#### Work instruction
Translate this sentence from the discussion thread below into Spanish: "It has also become a lot easier, unfortunately, to get that consent."

** Page excerpt follows **

Ask HN: How are products that sell email info like SalesIntel,ZoomInfo legal?
6 points| _wwwg | 5 years ago
But GDPR and CCPA ban this practice as far as I know. So, how are these tools still legal ?
I am not being critical only curious :)
6 points| _wwwg | 5 years ago
But GDPR and CCPA ban this practice as far as I know. So, how are these tools still legal ?
I am not being critical only curious :)
adrr|5 years ago
BjoernKW|5 years ago
It has also become a lot easier, unfortunately, to get that consent.
Both the convoluted legal framework itself and the dark patterns that arose from it (such as the "Allow everything" button being the primary action button and "Privacy settings" being a small, obscure link) are prone to putting off users, who more often than not will just click on anything just do get rid of those annoying pop-ups and banners.

** End of Page excerpt **
** Supplied entries follows **

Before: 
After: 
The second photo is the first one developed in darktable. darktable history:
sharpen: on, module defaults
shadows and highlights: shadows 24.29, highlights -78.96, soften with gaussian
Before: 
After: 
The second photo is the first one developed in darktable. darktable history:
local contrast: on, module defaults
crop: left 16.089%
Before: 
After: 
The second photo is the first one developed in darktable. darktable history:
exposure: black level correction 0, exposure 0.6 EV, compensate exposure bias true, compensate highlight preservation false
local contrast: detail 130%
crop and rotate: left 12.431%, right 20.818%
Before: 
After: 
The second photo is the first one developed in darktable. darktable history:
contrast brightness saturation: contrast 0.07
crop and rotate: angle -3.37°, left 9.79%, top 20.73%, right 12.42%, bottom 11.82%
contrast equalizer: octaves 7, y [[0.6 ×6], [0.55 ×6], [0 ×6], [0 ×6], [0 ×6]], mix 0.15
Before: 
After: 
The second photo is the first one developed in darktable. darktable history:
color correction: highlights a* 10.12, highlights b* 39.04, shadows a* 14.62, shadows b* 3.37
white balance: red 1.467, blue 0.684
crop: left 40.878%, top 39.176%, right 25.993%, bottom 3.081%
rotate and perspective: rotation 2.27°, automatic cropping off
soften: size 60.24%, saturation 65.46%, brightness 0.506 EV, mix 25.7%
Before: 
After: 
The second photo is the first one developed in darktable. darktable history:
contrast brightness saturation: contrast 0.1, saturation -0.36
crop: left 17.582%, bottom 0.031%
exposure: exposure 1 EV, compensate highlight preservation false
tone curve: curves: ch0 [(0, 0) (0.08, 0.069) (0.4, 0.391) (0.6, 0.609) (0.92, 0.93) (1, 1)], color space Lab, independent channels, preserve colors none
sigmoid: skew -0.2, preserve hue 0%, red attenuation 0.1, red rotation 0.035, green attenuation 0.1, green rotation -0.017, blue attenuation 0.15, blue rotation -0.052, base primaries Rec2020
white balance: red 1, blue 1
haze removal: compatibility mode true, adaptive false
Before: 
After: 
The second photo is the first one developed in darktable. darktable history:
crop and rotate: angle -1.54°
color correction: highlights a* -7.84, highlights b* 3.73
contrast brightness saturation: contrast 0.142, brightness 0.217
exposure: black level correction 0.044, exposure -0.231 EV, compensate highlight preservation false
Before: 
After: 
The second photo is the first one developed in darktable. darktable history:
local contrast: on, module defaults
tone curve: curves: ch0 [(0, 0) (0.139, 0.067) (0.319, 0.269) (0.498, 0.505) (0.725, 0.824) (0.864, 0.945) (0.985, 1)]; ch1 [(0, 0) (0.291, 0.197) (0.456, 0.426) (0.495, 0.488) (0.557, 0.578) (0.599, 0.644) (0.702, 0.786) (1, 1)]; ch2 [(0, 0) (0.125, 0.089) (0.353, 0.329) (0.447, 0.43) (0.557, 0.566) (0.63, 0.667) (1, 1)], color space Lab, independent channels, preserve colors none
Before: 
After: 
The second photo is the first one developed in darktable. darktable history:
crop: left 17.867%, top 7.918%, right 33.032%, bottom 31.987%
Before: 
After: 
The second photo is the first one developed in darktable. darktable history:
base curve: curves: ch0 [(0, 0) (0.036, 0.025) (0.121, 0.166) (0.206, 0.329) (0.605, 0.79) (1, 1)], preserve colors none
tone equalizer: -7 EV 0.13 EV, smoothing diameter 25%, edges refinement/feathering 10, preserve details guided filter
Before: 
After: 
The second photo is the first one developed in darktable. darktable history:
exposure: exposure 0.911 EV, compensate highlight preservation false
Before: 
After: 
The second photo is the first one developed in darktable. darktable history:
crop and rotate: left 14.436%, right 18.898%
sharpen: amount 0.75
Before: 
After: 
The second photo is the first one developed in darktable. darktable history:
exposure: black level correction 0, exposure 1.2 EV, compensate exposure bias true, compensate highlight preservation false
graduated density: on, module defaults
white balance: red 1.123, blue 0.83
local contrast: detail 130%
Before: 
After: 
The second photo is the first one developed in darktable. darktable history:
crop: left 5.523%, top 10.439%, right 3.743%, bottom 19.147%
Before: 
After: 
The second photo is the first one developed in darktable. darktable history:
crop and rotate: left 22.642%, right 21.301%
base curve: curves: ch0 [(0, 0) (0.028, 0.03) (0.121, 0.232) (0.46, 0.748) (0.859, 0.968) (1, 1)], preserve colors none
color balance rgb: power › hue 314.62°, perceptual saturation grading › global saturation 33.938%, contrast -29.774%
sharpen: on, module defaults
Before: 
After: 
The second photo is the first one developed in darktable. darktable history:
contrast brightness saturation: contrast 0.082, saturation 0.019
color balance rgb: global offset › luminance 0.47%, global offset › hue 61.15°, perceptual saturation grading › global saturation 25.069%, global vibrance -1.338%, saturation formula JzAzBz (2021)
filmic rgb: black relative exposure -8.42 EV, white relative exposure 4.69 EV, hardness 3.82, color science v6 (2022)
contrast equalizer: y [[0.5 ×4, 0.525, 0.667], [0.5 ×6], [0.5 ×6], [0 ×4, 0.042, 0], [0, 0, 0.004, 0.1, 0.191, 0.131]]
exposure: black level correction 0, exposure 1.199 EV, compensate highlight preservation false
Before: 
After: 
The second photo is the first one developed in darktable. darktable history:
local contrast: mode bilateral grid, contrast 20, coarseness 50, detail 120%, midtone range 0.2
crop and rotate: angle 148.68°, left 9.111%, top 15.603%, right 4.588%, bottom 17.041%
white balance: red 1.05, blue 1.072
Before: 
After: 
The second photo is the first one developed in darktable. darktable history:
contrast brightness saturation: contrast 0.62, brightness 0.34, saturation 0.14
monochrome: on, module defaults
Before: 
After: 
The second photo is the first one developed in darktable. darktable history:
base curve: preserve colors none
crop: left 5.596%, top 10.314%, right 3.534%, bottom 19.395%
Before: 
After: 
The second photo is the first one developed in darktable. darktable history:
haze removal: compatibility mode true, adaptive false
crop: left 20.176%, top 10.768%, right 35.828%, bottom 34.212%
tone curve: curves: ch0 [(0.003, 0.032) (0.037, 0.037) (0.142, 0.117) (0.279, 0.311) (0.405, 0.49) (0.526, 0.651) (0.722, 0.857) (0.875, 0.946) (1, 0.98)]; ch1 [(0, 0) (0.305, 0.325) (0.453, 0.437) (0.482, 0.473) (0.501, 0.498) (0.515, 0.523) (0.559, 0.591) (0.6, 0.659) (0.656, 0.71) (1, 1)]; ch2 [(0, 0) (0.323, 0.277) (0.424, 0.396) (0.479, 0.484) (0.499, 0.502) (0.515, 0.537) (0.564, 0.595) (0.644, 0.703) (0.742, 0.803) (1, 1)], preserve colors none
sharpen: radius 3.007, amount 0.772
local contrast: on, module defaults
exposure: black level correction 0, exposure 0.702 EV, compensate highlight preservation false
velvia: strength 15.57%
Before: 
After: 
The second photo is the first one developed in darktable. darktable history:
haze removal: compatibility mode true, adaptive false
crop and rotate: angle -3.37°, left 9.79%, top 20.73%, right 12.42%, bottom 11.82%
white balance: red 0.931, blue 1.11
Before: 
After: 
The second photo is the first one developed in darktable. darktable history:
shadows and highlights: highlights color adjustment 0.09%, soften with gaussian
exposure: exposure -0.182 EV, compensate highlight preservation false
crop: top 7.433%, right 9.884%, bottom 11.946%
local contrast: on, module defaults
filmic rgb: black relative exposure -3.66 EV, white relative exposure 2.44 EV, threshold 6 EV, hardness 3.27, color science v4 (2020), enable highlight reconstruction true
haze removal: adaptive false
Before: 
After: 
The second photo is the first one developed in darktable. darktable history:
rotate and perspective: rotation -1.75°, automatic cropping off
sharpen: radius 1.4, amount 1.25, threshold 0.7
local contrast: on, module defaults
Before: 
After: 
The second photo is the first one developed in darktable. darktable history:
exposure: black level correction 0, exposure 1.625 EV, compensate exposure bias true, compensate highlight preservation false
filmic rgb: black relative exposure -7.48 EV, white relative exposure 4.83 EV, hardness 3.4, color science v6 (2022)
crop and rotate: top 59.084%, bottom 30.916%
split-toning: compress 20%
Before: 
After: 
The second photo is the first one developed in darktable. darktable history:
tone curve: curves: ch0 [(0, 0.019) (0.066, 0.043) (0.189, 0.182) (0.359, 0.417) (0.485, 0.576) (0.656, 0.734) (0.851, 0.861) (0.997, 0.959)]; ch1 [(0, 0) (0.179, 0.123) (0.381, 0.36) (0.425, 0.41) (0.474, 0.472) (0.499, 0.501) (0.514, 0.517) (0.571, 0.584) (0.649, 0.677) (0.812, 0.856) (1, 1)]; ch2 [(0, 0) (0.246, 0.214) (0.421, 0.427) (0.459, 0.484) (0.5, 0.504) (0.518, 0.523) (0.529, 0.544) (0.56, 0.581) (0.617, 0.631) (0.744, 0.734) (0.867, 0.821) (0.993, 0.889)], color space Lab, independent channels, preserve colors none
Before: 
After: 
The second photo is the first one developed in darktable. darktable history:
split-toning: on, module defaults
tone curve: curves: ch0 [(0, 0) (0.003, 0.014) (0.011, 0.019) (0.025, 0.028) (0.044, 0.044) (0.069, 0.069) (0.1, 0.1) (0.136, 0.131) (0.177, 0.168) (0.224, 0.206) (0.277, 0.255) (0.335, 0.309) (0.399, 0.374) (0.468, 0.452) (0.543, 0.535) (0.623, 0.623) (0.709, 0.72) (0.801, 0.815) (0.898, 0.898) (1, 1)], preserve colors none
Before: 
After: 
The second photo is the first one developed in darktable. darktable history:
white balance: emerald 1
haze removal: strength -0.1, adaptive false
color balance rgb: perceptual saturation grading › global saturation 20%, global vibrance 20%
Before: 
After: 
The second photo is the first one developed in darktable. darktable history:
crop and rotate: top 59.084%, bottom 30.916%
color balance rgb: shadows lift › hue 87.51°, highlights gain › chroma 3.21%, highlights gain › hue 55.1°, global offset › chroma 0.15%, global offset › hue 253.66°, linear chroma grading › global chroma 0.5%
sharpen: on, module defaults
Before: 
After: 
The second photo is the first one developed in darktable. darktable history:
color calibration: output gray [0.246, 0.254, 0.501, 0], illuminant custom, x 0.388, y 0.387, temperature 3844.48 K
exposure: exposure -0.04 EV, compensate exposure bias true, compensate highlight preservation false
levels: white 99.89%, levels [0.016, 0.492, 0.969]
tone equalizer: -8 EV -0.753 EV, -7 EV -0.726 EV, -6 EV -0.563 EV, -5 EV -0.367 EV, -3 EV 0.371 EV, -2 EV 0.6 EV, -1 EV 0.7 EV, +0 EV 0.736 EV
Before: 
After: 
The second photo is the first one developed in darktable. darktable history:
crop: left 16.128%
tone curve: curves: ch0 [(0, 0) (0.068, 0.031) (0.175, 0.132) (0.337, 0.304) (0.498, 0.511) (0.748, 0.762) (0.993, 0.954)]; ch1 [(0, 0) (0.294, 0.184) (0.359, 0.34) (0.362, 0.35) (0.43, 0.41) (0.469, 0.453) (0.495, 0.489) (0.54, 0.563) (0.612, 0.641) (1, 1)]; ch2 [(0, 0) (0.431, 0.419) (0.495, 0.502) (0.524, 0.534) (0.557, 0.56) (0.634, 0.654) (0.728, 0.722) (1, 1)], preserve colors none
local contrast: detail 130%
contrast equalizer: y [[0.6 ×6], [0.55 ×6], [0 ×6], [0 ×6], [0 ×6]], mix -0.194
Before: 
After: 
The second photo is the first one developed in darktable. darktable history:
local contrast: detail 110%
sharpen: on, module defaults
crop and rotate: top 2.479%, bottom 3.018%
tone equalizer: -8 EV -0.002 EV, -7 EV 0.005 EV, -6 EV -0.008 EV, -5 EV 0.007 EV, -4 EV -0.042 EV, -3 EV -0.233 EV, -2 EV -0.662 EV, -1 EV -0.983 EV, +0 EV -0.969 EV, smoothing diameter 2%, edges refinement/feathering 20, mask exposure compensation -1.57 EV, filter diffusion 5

** End of Supplied entries **

#### Your response
También se ha vuelto mucho más fácil, desafortunadamente, obtener ese consentimiento.